### Gegebene Anweisung
Schreibe die folgenden Daten vollständig und ohne jede Änderung ab.

—————

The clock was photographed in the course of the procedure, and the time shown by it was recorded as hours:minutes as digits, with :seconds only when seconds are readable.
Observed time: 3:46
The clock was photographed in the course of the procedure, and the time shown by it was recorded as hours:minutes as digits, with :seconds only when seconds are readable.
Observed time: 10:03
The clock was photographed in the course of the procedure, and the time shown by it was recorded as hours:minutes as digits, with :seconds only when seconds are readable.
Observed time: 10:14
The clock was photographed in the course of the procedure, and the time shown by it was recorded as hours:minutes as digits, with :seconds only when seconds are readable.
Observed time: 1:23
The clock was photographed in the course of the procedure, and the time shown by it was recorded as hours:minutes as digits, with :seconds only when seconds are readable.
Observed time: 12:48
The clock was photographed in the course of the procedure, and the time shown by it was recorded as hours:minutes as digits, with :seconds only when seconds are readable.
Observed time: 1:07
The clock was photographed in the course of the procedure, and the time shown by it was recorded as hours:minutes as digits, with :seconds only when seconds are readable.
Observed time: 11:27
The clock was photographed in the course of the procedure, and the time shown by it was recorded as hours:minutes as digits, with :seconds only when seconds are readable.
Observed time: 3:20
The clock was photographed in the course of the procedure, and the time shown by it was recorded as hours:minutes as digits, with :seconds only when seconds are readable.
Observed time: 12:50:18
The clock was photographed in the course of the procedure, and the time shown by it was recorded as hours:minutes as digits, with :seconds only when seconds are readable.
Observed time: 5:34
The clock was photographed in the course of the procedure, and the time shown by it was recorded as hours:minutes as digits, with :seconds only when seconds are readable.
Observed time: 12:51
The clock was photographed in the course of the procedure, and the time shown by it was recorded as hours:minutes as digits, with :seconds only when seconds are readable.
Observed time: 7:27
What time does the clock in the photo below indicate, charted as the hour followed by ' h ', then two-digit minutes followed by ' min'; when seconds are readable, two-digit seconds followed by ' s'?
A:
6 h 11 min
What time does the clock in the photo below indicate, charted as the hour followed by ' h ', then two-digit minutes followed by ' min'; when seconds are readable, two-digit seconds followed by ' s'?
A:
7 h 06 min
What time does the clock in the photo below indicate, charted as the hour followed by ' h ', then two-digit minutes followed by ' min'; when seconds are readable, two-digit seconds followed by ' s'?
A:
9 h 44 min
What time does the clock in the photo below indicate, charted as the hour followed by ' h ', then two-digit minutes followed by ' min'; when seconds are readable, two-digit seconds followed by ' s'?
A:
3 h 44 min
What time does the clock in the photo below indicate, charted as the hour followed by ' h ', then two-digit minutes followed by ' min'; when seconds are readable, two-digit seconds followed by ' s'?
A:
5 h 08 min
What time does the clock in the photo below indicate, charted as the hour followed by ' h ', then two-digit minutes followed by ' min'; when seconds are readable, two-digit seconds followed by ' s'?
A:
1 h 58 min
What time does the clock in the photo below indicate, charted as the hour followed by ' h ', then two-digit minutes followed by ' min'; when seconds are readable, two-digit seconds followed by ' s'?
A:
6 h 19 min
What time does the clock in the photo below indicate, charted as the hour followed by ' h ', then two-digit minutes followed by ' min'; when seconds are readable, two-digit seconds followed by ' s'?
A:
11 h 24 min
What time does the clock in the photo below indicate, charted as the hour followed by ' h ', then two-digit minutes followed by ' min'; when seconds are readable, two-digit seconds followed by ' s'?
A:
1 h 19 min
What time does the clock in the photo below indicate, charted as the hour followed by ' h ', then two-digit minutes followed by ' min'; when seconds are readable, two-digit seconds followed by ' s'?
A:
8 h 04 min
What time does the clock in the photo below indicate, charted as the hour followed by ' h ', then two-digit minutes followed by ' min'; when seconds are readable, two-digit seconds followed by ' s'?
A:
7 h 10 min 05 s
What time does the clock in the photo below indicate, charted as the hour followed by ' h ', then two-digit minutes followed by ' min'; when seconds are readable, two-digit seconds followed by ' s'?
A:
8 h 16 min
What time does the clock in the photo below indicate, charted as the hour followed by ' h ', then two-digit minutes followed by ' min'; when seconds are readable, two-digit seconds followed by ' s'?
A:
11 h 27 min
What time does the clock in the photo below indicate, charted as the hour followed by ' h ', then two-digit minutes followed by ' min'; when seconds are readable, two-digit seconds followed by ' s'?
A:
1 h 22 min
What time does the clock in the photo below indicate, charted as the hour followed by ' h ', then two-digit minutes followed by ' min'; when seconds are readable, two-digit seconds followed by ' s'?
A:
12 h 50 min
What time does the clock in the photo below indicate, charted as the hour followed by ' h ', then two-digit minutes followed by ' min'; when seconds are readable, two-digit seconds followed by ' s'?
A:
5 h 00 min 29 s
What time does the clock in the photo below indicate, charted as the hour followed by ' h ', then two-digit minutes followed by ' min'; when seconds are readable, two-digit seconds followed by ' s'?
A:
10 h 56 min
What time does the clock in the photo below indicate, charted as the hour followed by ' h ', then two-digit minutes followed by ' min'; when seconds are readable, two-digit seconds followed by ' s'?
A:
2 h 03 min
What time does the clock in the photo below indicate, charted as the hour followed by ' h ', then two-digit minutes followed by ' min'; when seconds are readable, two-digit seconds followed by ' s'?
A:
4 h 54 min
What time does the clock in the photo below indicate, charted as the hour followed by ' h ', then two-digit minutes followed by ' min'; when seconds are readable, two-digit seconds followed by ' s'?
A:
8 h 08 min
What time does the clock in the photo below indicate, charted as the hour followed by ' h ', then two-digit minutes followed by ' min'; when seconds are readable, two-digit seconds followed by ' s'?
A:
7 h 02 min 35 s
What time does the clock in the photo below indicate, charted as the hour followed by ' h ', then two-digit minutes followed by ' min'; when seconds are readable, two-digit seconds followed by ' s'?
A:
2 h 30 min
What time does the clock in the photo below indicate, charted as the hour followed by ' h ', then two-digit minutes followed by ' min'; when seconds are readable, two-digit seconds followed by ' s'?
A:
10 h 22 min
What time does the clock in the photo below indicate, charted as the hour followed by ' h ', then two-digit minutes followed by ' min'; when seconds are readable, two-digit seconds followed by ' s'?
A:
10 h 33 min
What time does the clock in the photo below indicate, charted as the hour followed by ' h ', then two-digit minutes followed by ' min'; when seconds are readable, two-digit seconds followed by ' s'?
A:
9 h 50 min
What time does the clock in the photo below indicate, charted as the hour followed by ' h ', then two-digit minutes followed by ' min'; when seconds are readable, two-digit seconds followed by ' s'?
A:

—————

### Ergebnis der Übung
The clock was photographed in the course of the procedure, and the time shown by it was recorded as hours:minutes as digits, with :seconds only when seconds are readable.
Observed time: 3:46
The clock was photographed in the course of the procedure, and the time shown by it was recorded as hours:minutes as digits, with :seconds only when seconds are readable.
Observed time: 10:03
The clock was photographed in the course of the procedure, and the time shown by it was recorded as hours:minutes as digits, with :seconds only when seconds are readable.
Observed time: 10:14
The clock was photographed in the course of the procedure, and the time shown by it was recorded as hours:minutes as digits, with :seconds only when seconds are readable.
Observed time: 1:23
The clock was photographed in the course of the procedure, and the time shown by it was recorded as hours:minutes as digits, with :seconds only when seconds are readable.
Observed time: 12:48
The clock was photographed in the course of the procedure, and the time shown by it was recorded as hours:minutes as digits, with :seconds only when seconds are readable.
Observed time: 1:07
The clock was photographed in the course of the procedure, and the time shown by it was recorded as hours:minutes as digits, with :seconds only when seconds are readable.
Observed time: 11:27
The clock was photographed in the course of the procedure, and the time shown by it was recorded as hours:minutes as digits, with :seconds only when seconds are readable.
Observed time: 3:20
The clock was photographed in the course of the procedure, and the time shown by it was recorded as hours:minutes as digits, with :seconds only when seconds are readable.
Observed time: 12:50:18
The clock was photographed in the course of the procedure, and the time shown by it was recorded as hours:minutes as digits, with :seconds only when seconds are readable.
Observed time: 5:34
The clock was photographed in the course of the procedure, and the time shown by it was recorded as hours:minutes as digits, with :seconds only when seconds are readable.
Observed time: 12:51
The clock was photographed in the course of the procedure, and the time shown by it was recorded as hours:minutes as digits, with :seconds only when seconds are readable.
Observed time: 7:27
What time does the clock in the photo below indicate, charted as the hour followed by ' h ', then two-digit minutes followed by ' min'; when seconds are readable, two-digit seconds followed by ' s'?
A:
6 h 11 min
What time does the clock in the photo below indicate, charted as the hour followed by ' h ', then two-digit minutes followed by ' min'; when seconds are readable, two-digit seconds followed by ' s'?
A:
7 h 06 min
What time does the clock in the photo below indicate, charted as the hour followed by ' h ', then two-digit minutes followed by ' min'; when seconds are readable, two-digit seconds followed by ' s'?
A:
9 h 44 min
What time does the clock in the photo below indicate, charted as the hour followed by ' h ', then two-digit minutes followed by ' min'; when seconds are readable, two-digit seconds followed by ' s'?
A:
3 h 44 min
What time does the clock in the photo below indicate, charted as the hour followed by ' h ', then two-digit minutes followed by ' min'; when seconds are readable, two-digit seconds followed by ' s'?
A:
5 h 08 min
What time does the clock in the photo below indicate, charted as the hour followed by ' h ', then two-digit minutes followed by ' min'; when seconds are readable, two-digit seconds followed by ' s'?
A:
1 h 58 min
What time does the clock in the photo below indicate, charted as the hour followed by ' h ', then two-digit minutes followed by ' min'; when seconds are readable, two-digit seconds followed by ' s'?
A:
6 h 19 min
What time does the clock in the photo below indicate, charted as the hour followed by ' h ', then two-digit minutes followed by ' min'; when seconds are readable, two-digit seconds followed by ' s'?
A:
11 h 24 min
What time does the clock in the photo below indicate, charted as the hour followed by ' h ', then two-digit minutes followed by ' min'; when seconds are readable, two-digit seconds followed by ' s'?
A:
1 h 19 min
What time does the clock in the photo below indicate, charted as the hour followed by ' h ', then two-digit minutes followed by ' min'; when seconds are readable, two-digit seconds followed by ' s'?
A:
8 h 04 min
What time does the clock in the photo below indicate, charted as the hour followed by ' h ', then two-digit minutes followed by ' min'; when seconds are readable, two-digit seconds followed by ' s'?
A:
7 h 10 min 05 s
What time does the clock in the photo below indicate, charted as the hour followed by ' h ', then two-digit minutes followed by ' min'; when seconds are readable, two-digit seconds followed by ' s'?
A:
8 h 16 min
What time does the clock in the photo below indicate, charted as the hour followed by ' h ', then two-digit minutes followed by ' min'; when seconds are readable, two-digit seconds followed by ' s'?
A:
11 h 27 min
What time does the clock in the photo below indicate, charted as the hour followed by ' h ', then two-digit minutes followed by ' min'; when seconds are readable, two-digit seconds followed by ' s'?
A:
1 h 22 min
What time does the clock in the photo below indicate, charted as the hour followed by ' h ', then two-digit minutes followed by ' min'; when seconds are readable, two-digit seconds followed by ' s'?
A:
12 h 50 min
What time does the clock in the photo below indicate, charted as the hour followed by ' h ', then two-digit minutes followed by ' min'; when seconds are readable, two-digit seconds followed by ' s'?
A:
5 h 00 min 29 s
What time does the clock in the photo below indicate, charted as the hour followed by ' h ', then two-digit minutes followed by ' min'; when seconds are readable, two-digit seconds followed by ' s'?
A:
10 h 56 min
What time does the clock in the photo below indicate, charted as the hour followed by ' h ', then two-digit minutes followed by ' min'; when seconds are readable, two-digit seconds followed by ' s'?
A:
2 h 03 min
What time does the clock in the photo below indicate, charted as the hour followed by ' h ', then two-digit minutes followed by ' min'; when seconds are readable, two-digit seconds followed by ' s'?
A:
4 h 54 min
What time does the clock in the photo below indicate, charted as the hour followed by ' h ', then two-digit minutes followed by ' min'; when seconds are readable, two-digit seconds followed by ' s'?
A:
8 h 08 min
What time does the clock in the photo below indicate, charted as the hour followed by ' h ', then two-digit minutes followed by ' min'; when seconds are readable, two-digit seconds followed by ' s'?
A:
7 h 02 min 35 s
What time does the clock in the photo below indicate, charted as the hour followed by ' h ', then two-digit minutes followed by ' min'; when seconds are readable, two-digit seconds followed by ' s'?
A:
2 h 30 min
What time does the clock in the photo below indicate, charted as the hour followed by ' h ', then two-digit minutes followed by ' min'; when seconds are readable, two-digit seconds followed by ' s'?
A:
10 h 22 min
What time does the clock in the photo below indicate, charted as the hour followed by ' h ', then two-digit minutes followed by ' min'; when seconds are readable, two-digit seconds followed by ' s'?
A:
10 h 33 min
What time does the clock in the photo below indicate, charted as the hour followed by ' h ', then two-digit minutes followed by ' min'; when seconds are readable, two-digit seconds followed by ' s'?
A:
9 h 50 min
What time does the clock in the photo below indicate, charted as the hour followed by ' h ', then two-digit minutes followed by ' min'; when seconds are readable, two-digit seconds followed by ' s'?
A:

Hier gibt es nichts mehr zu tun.